As much as I enjoy parenting, there are moments when it’s quite stressful and it just leaves me feeling miserable.
As I’m writing this, a moment like this just passed. I was trying to get my three children ready for bed, but instead they chose to run in opposite directions. While focusing on my youngest child, trying to convince him to get undressed for his bath, our oldest child decided to turn on the shower in the master bathroom and use the hand-held shower head to spray water on his sister – and all over the rest of the bathroom. While dealing with all of this, my daughter decided that the smart thing to do fifteen minutes after her shower was to get out her markers and start making extensive purple, pink, and black art all over her leg.
I was frustrated. The last thing I wanted to do was to read them a bedtime story and go through the normal parts of our routine. I just wanted out of there.
After they were all tucked in, I had a few minutes to decompress while working on the master bathroom a little more. I felt really empty inside, as though one of the things I enjoyed the most about a typical day – the bedtime routine with my children – was somehow destroyed.
It’s supposed to make me happy – but it isn’t. It’s making me upset
Moments like these are ones where you feel the values of your life upended. Something that you’re supposed to take solace in isn’t providing that solace right now – it’s actually making things more stressful than usual.
When this happens, I feel desperately out of sorts. I feel like part of the bedrock of my life isn’t right. Most of all, I want things to get better right now.
So, in that mindset, I’ll find myself looking for a quick fix, something that I’m sure will bring me a burst of happiness to get through that moment. It’s in that moment, right there, where I’m seeking that burst of happiness, that I tend to make really stupid mistakes.
I’ll buy something I shouldn’t, usually when I’m hiding out in front of my computer. I’ll take out my frustrations in a poor way (usually by going out into the garage and hammering something) that can really worry the people in my life. I’ll undo a bunch of positive work, like the time I became overly frustrated with a novel-length piece of fiction and just wiped out the whole thing.
When the things in life that are supposed to be your bedrock and are supposed to bring you happiness fail you, you find yourself on unsteady ground and you’re likely to trip and fall.
I could go on and list a bunch of stress management techniques that are really useful for getting through this bump. For me, it’s basic meditation – I find a lot of value in just sitting somewhere by myself, focusing solely on my breathing for about five minutes. Breathe in, breathe out, ignore everything else.
There’s one thing that matters far more than those tactics and this one thing applies to all of us.
You have to recognize when your bedrock is suddenly shaky.

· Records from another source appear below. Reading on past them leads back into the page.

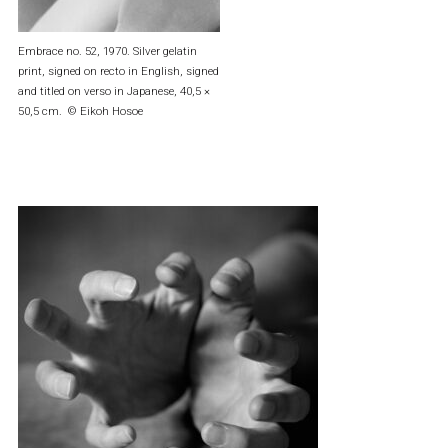
Embrace no. 52, 1970. Silver gelatin
print, signed on recto in English, signed
and titled on verso in Japanese, 40,5 ×
50,5 cm. © Eikoh Hosoe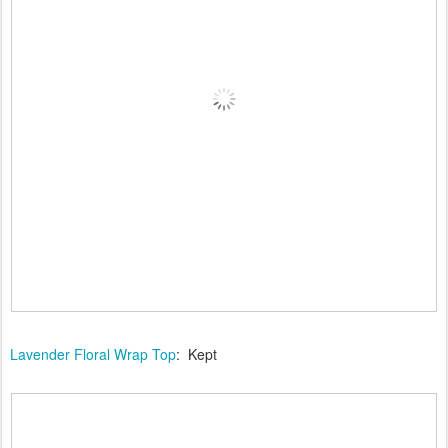
Lavender Floral Wrap Top
: Kept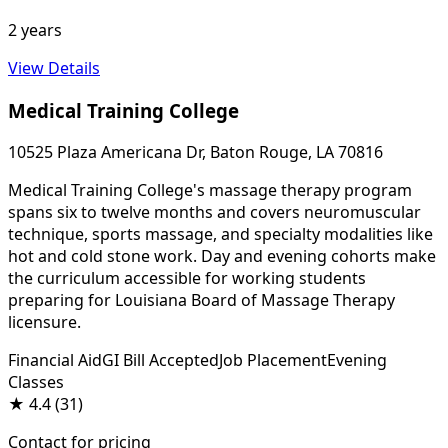
2 years
View Details
Medical Training College
10525 Plaza Americana Dr, Baton Rouge, LA 70816
Medical Training College's massage therapy program
spans six to twelve months and covers neuromuscular
technique, sports massage, and specialty modalities like
hot and cold stone work. Day and evening cohorts make
the curriculum accessible for working students
preparing for Louisiana Board of Massage Therapy
licensure.
Financial Aid
GI Bill Accepted
Job Placement
Evening
Classes
★
4.4
(31)
Contact for pricing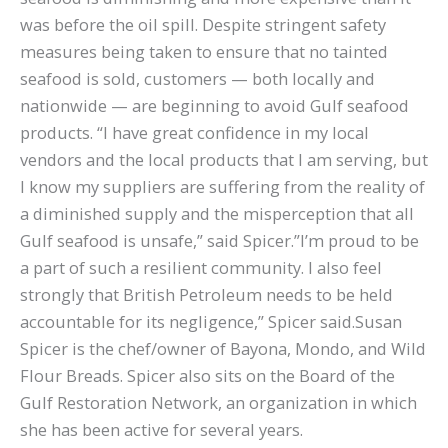
was before the oil spill. Despite stringent safety
measures being taken to ensure that no tainted
seafood is sold, customers — both locally and
nationwide — are beginning to avoid Gulf seafood
products. “I have great confidence in my local
vendors and the local products that I am serving, but
I know my suppliers are suffering from the reality of
a diminished supply and the misperception that all
Gulf seafood is unsafe,” said Spicer.”I’m proud to be
a part of such a resilient community. I also feel
strongly that British Petroleum needs to be held
accountable for its negligence,” Spicer said.Susan
Spicer is the chef/owner of Bayona, Mondo, and Wild
Flour Breads. Spicer also sits on the Board of the
Gulf Restoration Network, an organization in which
she has been active for several years.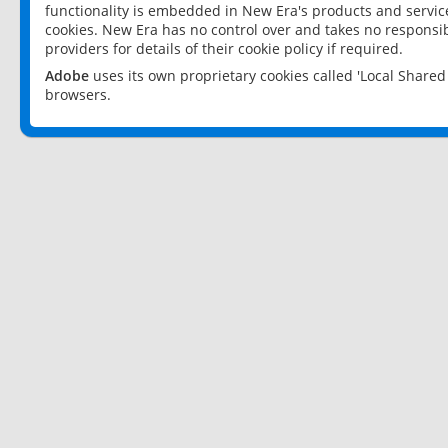
functionality is embedded in New Era's products and services
cookies. New Era has no control over and takes no responsibi
providers for details of their cookie policy if required.
Adobe
uses its own proprietary cookies called 'Local Share
browsers.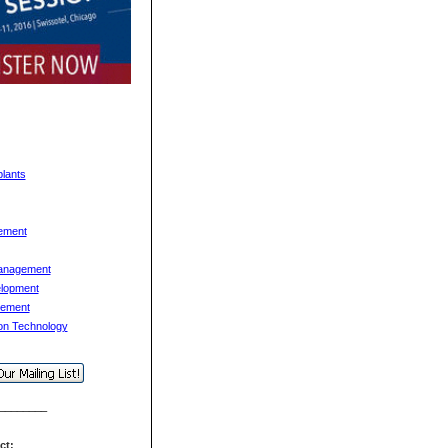
lants
ement
anagement
lopment
gement
ion Technology
________
act:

When you’re going through a moment where you’re upset with someone you care about or a normally peaceful event is upsetting you or the basic routines of your life have been tossed aside, the single most important thing you can do is realize you’re on uneven ground and you’re in danger of tripping and making a mistake.
That simple realization goes a long way toward keeping you from doing something stupid, something that will likely peel money out of your wallet and potentially damage your relationships.
Whether you emotionally respond to that situation by being sad or by being angry or by feeling utterly defeated, you’re in a place where you can easily make a big mistake.
Find a way to keep yourself from making those kinds of mistakes. Something different works for everyone – as I said, meditation helps for me. For others, simply extracting yourself from the situation can help. I have a friend that uses a large punching bag in his garage – he channels those feelings into a workout.
You just need to do whatever it takes to keep yourself in a sturdy place, much like a smart person finding a doorway to stand in when an earthquake is happening.
Where will you stand when your life is shaking?
(A final note: Little Earthquakes happens to be the debut album of Tori Amos, an amazing singer-songwriter. I chose the title of this article in tribute.)